- [Information]
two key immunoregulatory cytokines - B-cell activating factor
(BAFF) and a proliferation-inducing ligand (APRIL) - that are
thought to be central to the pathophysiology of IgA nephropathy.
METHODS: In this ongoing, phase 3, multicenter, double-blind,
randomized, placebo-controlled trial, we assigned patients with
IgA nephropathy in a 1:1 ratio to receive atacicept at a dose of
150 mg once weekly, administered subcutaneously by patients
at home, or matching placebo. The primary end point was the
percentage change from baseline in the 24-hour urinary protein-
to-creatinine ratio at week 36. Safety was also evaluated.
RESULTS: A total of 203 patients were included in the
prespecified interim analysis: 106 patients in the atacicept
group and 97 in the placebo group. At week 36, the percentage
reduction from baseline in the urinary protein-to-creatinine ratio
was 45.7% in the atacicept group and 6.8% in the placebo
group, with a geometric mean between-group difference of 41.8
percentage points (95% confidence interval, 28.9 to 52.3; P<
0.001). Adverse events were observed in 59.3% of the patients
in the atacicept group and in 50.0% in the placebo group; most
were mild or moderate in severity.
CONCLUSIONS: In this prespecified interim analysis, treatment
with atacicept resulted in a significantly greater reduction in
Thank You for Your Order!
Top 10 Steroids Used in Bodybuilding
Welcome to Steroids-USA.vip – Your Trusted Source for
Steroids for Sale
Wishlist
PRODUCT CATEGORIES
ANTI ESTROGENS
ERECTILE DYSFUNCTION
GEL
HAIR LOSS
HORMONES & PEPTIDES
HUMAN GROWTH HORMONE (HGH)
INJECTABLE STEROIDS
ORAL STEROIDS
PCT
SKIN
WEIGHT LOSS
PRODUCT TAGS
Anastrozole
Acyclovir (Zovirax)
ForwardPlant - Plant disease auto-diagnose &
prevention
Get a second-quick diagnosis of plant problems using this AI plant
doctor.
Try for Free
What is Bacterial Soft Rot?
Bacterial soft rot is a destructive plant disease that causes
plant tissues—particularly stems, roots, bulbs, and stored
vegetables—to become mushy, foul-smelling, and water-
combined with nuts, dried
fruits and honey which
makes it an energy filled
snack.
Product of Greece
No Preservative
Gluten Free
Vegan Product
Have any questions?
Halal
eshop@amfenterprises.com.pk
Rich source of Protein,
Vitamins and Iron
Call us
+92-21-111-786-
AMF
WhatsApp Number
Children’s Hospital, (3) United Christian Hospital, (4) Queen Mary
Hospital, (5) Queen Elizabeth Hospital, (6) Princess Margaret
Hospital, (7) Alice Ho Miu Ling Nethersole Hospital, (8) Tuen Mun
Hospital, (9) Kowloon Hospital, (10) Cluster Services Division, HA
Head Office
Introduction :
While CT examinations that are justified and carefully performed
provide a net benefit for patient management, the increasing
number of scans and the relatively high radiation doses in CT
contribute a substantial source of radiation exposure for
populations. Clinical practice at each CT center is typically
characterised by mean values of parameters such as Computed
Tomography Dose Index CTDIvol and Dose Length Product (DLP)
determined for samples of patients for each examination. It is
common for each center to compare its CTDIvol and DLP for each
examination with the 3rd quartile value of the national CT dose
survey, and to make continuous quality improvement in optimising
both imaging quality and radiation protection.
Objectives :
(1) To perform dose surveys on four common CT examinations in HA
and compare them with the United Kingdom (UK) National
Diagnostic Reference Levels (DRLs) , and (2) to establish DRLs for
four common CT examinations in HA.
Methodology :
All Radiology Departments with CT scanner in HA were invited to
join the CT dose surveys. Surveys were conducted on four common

- [Problem]
Here the output must be the lines above from the line with "RESULTS: A total" to the line with "group, with a", both included, duplicated word for word and nothing else.

- [Task output]
RESULTS: A total of 203 patients were included in the
prespecified interim analysis: 106 patients in the atacicept
group and 97 in the placebo group. At week 36, the percentage
reduction from baseline in the urinary protein-to-creatinine ratio
was 45.7% in the atacicept group and 6.8% in the placebo
group, with a geometric mean between-group difference of 41.8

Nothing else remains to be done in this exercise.